→ **REQUIREMENT**: Search the material below for the string "visto" and copy each line where it appears.

→ **SUPPLIED DATA**:
------------------------------------------------------------

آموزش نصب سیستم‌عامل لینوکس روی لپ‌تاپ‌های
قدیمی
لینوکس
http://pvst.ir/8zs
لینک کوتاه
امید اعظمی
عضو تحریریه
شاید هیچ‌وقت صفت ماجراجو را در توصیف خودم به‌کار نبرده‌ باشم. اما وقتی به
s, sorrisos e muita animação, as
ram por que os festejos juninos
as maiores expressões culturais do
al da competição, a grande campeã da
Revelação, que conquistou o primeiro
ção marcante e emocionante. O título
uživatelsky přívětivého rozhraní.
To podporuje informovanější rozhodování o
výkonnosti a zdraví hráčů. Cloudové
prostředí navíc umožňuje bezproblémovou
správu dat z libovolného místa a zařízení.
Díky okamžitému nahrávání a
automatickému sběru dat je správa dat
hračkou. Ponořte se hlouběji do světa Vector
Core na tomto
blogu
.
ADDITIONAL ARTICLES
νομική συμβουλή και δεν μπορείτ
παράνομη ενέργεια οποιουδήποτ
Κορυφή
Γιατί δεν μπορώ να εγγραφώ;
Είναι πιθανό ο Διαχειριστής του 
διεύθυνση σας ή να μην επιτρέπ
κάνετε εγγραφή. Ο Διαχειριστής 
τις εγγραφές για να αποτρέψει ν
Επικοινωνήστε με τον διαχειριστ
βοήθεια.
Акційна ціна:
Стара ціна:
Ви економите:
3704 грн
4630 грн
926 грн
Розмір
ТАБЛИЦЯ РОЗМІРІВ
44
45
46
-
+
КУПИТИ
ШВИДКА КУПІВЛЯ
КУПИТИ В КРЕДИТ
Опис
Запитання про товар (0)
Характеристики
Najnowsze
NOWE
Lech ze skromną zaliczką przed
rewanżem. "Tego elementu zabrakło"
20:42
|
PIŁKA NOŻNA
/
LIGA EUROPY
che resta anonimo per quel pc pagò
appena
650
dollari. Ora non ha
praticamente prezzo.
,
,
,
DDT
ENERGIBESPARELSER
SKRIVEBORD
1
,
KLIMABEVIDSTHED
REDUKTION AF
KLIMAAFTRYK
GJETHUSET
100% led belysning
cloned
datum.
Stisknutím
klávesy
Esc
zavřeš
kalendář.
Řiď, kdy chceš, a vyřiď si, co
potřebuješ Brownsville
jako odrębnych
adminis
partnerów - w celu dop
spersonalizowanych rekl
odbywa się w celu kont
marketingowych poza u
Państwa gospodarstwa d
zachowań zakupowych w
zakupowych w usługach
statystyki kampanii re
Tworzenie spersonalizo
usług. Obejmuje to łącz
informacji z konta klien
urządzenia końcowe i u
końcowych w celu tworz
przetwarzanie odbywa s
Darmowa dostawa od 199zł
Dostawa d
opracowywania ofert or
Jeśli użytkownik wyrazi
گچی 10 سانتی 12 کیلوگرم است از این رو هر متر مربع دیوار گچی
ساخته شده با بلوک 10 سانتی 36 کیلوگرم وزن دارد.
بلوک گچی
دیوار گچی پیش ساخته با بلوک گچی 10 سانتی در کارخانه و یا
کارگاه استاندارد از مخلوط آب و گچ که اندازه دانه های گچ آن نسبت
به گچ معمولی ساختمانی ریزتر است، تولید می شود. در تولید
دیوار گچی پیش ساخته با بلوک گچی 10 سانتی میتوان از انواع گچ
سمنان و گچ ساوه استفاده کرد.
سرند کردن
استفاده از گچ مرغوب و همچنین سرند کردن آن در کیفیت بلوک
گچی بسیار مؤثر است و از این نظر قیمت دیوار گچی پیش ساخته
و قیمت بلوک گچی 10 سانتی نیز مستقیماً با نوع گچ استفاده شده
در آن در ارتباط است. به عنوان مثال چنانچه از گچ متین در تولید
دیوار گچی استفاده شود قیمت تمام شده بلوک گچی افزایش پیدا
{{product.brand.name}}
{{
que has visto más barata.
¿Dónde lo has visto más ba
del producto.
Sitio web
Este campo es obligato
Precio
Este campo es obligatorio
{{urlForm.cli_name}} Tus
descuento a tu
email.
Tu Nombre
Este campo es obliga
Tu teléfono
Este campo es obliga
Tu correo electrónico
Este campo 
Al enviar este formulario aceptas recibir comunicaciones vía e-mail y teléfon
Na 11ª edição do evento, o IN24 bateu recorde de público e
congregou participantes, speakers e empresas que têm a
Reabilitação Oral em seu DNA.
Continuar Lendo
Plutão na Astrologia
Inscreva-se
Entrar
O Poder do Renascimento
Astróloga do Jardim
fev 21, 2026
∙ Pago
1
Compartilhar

------------------------------------------------------------

→ **TASK RESPONSE**:
que has visto más barata.
¿Dónde lo has visto más ba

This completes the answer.